CASABLANCA (Fondation Thomson Reuters) – Un avocat marocain spécialiste des droits de l’homme, qui s’est exilé après le piratage de son téléphone, a appelé à une action internationale urgente pour protéger les militants de la menace croissante des cyberespions.
Abdessadak El Bouchtaoui a déclaré croire que le gouvernement marocain l’avait ciblé pour avoir défendu les manifestants du mouvement Hirak, dont les demandes visant à mettre fin à l’injustice et à la corruption en 2016 et 2017 faisaient écho à celles du « Printemps arabe ».
« Je ne suis pas la première, la dernière ou la seule victime », a déclaré El Bouchtaoui à la Fondation Thomson Reuters par téléphone depuis la France. Il avait demandé l’asile en 2018 après qu’un tribunal marocain l’avait condamné à 20 mois de prison pour avoir incité à l’agitation et insulté les autorités.

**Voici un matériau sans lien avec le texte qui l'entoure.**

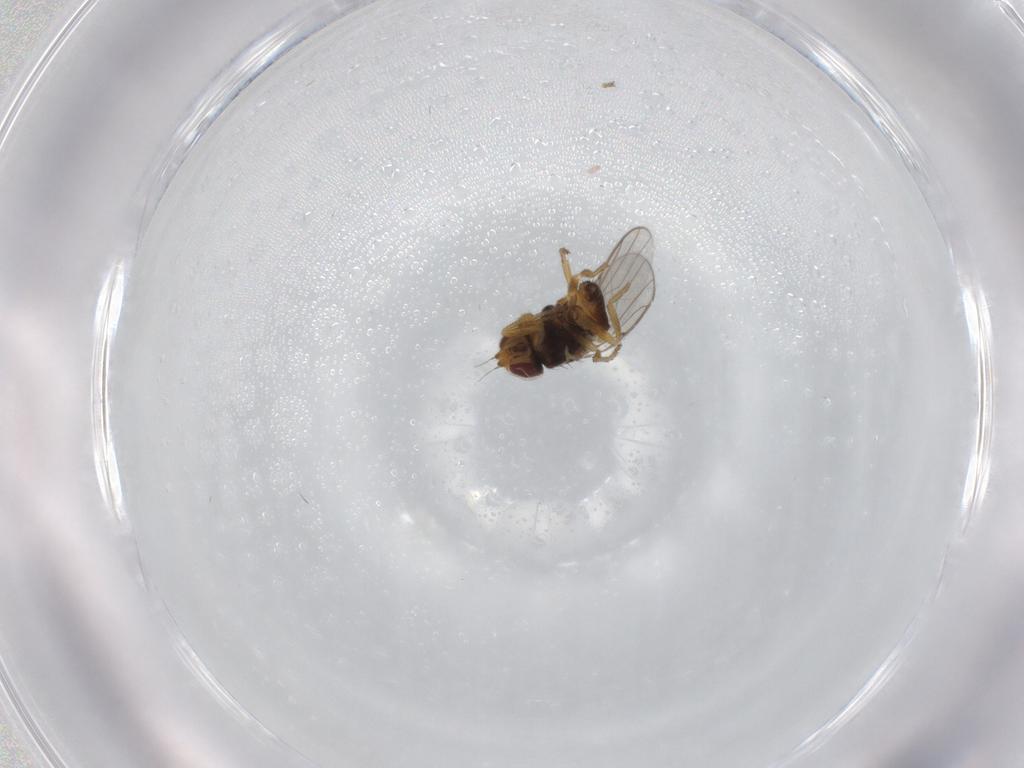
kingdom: Animalia
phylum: Arthropoda
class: Insecta
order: Diptera
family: Chloropidae
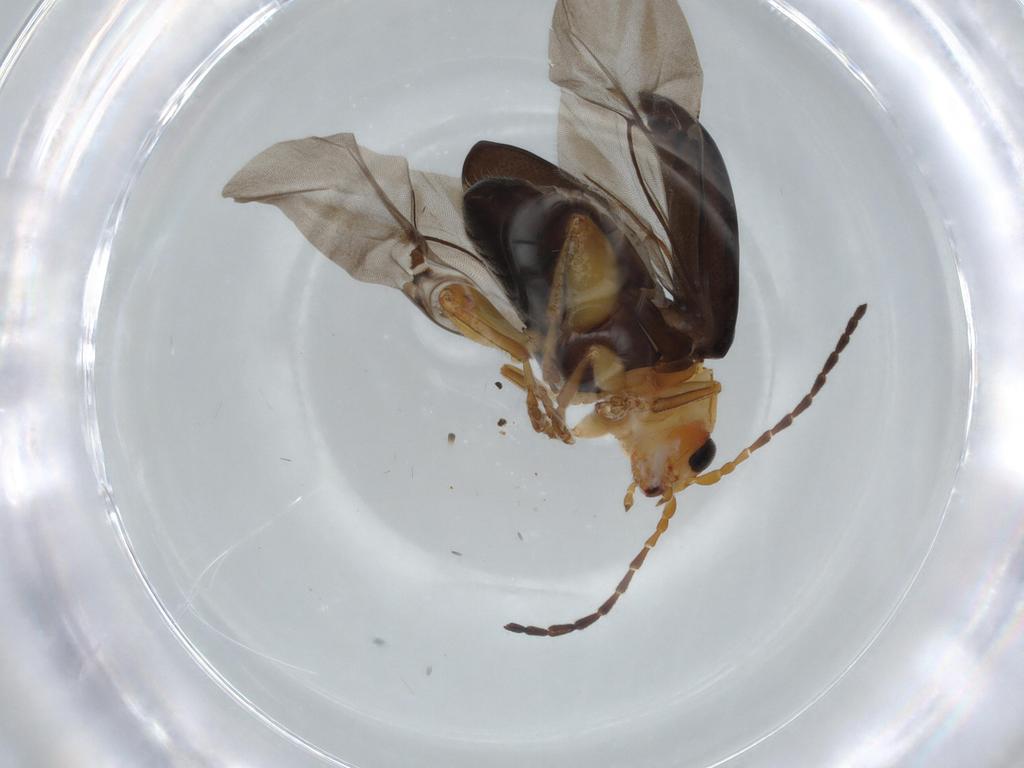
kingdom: Animalia
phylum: Arthropoda
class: Insecta
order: Coleoptera
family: Chrysomelidae
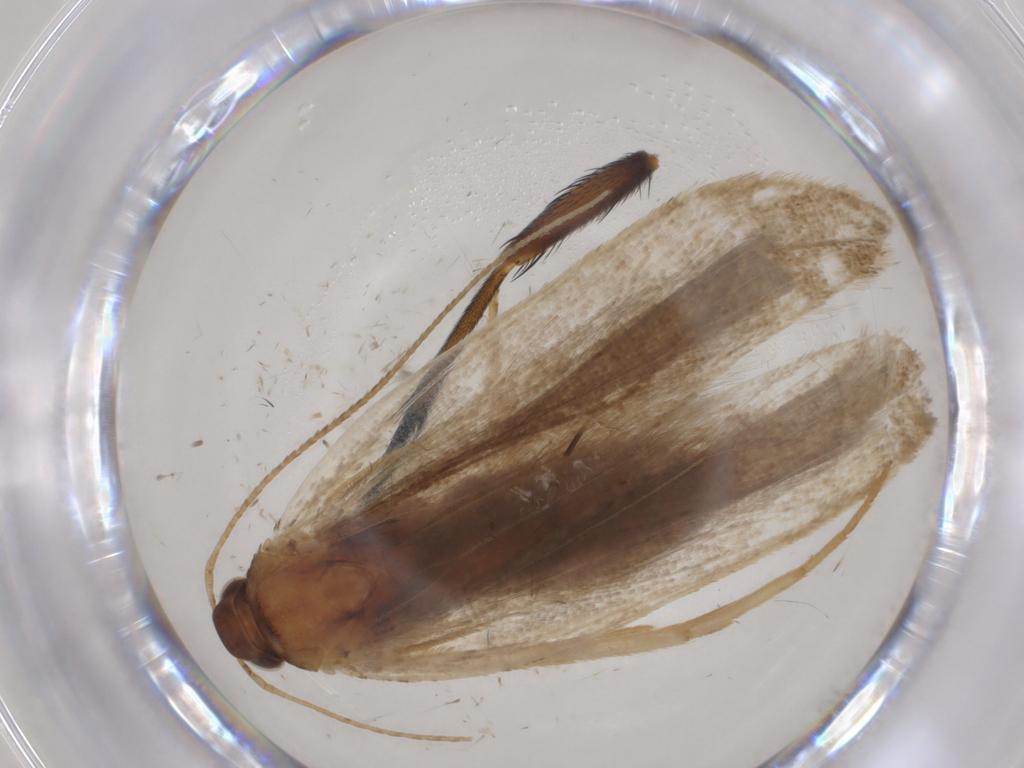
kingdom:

«Je demande aux organisations internationales de s’efforcer de trouver des solutions et de protéger les défenseurs des droits de l’homme, car les médias sociaux et Internet jouent un rôle très important dans notre capacité à communiquer, publier des rapports et partager des informations.»
Les ministères marocain de la Communication et des Affaires étrangères n’ont pas répondu aux demandes de commentaires.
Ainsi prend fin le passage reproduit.